◆ Quoted passage:
Tuesday, March 14, 2017

Kennedy: Lessons from a Foster Kitty




Someone once told me, "It's funny, I bet no one thinks about the fact that in about 10 years, the internet will be full of dead cats." I just thought I'd jump right in with that to have a mildly humorous but still morbid start to something very near and dear to my heart.
If you have followed me on social media at all you would know that back in November my friend Savanna found a cat on the street in Pacific Beach. He was standing in the street refusing to move. He was basically skin and bones and he collapsed against her as soon as she picked him up. And of course, she brought him to me. We named him Kennedy.

A little back ground, I have had 2 foster cats before. They were brothers (Whiskey and Jasper), a year and a half old. And other than some superficial wounds on Whiskey, they had no health problems. It was insanely difficult for me to say goodbye to them when I dropped them off at an adoption fair, but my joy when they got adopted a month later made it well worth it. This is when I decided that, for right now, I should just be a foster parent. Specifically because then I wouldn't have to make the difficult decisions related to quality of life in an older or sicker animal.

Smash cut to last weekend.

◆ Exercise objective:
In the foster kitty post, translate the sentence "He was standing in the street refusing to move." into Spanish.

◆ Source material:
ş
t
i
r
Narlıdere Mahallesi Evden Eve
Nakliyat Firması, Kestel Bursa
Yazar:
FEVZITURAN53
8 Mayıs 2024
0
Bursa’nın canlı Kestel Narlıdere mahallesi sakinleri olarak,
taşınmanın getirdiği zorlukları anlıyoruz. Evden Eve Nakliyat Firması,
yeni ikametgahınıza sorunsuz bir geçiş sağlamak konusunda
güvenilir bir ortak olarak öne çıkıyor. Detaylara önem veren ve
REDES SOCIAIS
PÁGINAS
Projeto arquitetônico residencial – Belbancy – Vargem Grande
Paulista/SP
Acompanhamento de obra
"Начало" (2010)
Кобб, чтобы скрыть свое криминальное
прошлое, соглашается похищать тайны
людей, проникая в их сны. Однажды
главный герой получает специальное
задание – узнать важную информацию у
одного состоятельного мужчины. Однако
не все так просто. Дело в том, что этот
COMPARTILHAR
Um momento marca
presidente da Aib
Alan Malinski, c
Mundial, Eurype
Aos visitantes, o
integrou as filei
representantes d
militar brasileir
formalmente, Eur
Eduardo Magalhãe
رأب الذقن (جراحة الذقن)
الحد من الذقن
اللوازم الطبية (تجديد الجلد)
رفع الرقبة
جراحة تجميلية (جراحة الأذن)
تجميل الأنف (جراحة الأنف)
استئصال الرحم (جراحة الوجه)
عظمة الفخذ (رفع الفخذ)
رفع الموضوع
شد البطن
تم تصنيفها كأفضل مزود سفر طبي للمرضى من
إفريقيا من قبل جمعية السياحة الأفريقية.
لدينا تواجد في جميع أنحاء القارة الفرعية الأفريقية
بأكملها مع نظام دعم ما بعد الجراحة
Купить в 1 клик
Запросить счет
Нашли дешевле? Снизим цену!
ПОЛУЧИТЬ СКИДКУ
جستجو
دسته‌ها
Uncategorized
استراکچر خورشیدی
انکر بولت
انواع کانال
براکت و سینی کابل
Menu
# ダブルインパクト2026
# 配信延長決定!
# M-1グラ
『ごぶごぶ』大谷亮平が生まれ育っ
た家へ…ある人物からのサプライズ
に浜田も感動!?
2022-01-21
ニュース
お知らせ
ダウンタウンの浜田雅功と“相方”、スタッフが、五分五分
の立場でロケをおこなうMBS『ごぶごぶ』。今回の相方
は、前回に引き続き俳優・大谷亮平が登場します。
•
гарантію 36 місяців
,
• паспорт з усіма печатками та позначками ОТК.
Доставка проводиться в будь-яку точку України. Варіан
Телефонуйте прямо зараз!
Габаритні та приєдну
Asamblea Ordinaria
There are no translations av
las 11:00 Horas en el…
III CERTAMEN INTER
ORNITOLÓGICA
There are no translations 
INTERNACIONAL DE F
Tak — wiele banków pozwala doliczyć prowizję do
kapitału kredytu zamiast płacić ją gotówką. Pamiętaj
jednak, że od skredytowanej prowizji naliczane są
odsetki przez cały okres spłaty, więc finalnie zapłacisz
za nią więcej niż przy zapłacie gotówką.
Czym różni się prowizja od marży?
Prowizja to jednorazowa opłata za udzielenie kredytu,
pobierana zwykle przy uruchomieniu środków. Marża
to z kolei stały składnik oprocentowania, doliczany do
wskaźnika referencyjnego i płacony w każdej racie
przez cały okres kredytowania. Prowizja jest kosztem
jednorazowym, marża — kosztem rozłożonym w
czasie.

◆ Result:
Estaba parado en la calle, negándose a moverse.